[RECORDS Boundary: Start]
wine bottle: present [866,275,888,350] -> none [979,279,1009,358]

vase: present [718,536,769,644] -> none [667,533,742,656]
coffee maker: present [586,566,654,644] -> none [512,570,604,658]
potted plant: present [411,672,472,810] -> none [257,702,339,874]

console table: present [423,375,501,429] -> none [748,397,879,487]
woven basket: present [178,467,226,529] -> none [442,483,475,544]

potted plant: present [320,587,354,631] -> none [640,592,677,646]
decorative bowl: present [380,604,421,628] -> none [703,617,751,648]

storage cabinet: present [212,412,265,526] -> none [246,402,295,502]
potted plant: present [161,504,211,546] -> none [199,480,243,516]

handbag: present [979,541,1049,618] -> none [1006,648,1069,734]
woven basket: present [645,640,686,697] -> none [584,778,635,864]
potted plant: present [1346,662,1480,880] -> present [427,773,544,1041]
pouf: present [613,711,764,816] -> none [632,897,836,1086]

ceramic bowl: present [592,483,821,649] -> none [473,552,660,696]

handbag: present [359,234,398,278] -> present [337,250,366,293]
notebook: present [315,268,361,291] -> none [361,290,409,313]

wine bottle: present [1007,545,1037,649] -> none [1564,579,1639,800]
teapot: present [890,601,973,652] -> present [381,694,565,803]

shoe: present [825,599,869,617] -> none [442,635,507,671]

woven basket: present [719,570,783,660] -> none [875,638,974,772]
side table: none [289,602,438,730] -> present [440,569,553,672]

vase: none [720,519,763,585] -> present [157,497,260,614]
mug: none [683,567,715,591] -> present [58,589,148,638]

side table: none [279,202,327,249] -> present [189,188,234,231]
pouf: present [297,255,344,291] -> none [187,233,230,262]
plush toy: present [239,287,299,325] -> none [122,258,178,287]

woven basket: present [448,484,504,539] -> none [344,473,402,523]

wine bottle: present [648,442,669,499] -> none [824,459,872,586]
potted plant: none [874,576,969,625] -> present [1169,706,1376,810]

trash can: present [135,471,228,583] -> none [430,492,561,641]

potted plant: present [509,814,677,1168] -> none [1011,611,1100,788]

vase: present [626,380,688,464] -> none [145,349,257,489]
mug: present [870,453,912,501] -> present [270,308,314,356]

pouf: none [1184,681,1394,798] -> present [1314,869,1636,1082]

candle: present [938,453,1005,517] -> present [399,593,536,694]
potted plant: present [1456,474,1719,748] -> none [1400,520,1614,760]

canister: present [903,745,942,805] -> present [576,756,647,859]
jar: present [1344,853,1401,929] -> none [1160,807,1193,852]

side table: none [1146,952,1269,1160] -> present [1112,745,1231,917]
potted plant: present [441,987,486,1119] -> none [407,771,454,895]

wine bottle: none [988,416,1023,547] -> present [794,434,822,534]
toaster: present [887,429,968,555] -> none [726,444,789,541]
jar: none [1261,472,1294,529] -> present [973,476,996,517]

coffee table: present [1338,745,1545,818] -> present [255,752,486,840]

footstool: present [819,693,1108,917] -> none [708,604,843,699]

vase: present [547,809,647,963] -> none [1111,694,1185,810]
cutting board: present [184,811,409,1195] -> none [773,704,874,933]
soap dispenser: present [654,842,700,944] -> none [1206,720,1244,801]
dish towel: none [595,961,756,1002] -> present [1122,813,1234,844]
[RECORDS Boundary: End]
» **EXERCISE**: Repeat all the entries word for word.

» **SOLUTION TO THIS EXERCISE**:
wine bottle: present [866,275,888,350] -> none [979,279,1009,358]

vase: present [718,536,769,644] -> none [667,533,742,656]
coffee maker: present [586,566,654,644] -> none [512,570,604,658]
potted plant: present [411,672,472,810] -> none [257,702,339,874]

console table: present [423,375,501,429] -> none [748,397,879,487]
woven basket: present [178,467,226,529] -> none [442,483,475,544]

potted plant: present [320,587,354,631] -> none [640,592,677,646]
decorative bowl: present [380,604,421,628] -> none [703,617,751,648]

storage cabinet: present [212,412,265,526] -> none [246,402,295,502]
potted plant: present [161,504,211,546] -> none [199,480,243,516]

handbag: present [979,541,1049,618] -> none [1006,648,1069,734]
woven basket: present [645,640,686,697] -> none [584,778,635,864]
potted plant: present [1346,662,1480,880] -> present [427,773,544,1041]
pouf: present [613,711,764,816] -> none [632,897,836,1086]

ceramic bowl: present [592,483,821,649] -> none [473,552,660,696]

handbag: present [359,234,398,278] -> present [337,250,366,293]
notebook: present [315,268,361,291] -> none [361,290,409,313]

wine bottle: present [1007,545,1037,649] -> none [1564,579,1639,800]
teapot: present [890,601,973,652] -> present [381,694,565,803]

shoe: present [825,599,869,617] -> none [442,635,507,671]

woven basket: present [719,570,783,660] -> none [875,638,974,772]
side table: none [289,602,438,730] -> present [440,569,553,672]

vase: none [720,519,763,585] -> present [157,497,260,614]
mug: none [683,567,715,591] -> present [58,589,148,638]

side table: none [279,202,327,249] -> present [189,188,234,231]
pouf: present [297,255,344,291] -> none [187,233,230,262]
plush toy: present [239,287,299,325] -> none [122,258,178,287]

woven basket: present [448,484,504,539] -> none [344,473,402,523]

wine bottle: present [648,442,669,499] -> none [824,459,872,586]
potted plant: none [874,576,969,625] -> present [1169,706,1376,810]

trash can: present [135,471,228,583] -> none [430,492,561,641]

potted plant: present [509,814,677,1168] -> none [1011,611,1100,788]

vase: present [626,380,688,464] -> none [145,349,257,489]
mug: present [870,453,912,501] -> present [270,308,314,356]

pouf: none [1184,681,1394,798] -> present [1314,869,1636,1082]

candle: present [938,453,1005,517] -> present [399,593,536,694]
potted plant: present [1456,474,1719,748] -> none [1400,520,1614,760]

canister: present [903,745,942,805] -> present [576,756,647,859]
jar: present [1344,853,1401,929] -> none [1160,807,1193,852]

side table: none [1146,952,1269,1160] -> present [1112,745,1231,917]
potted plant: present [441,987,486,1119] -> none [407,771,454,895]

wine bottle: none [988,416,1023,547] -> present [794,434,822,534]
toaster: present [887,429,968,555] -> none [726,444,789,541]
jar: none [1261,472,1294,529] -> present [973,476,996,517]

coffee table: present [1338,745,1545,818] -> present [255,752,486,840]

footstool: present [819,693,1108,917] -> none [708,604,843,699]

vase: present [547,809,647,963] -> none [1111,694,1185,810]
cutting board: present [184,811,409,1195] -> none [773,704,874,933]
soap dispenser: present [654,842,700,944] -> none [1206,720,1244,801]
dish towel: none [595,961,756,1002] -> present [1122,813,1234,844]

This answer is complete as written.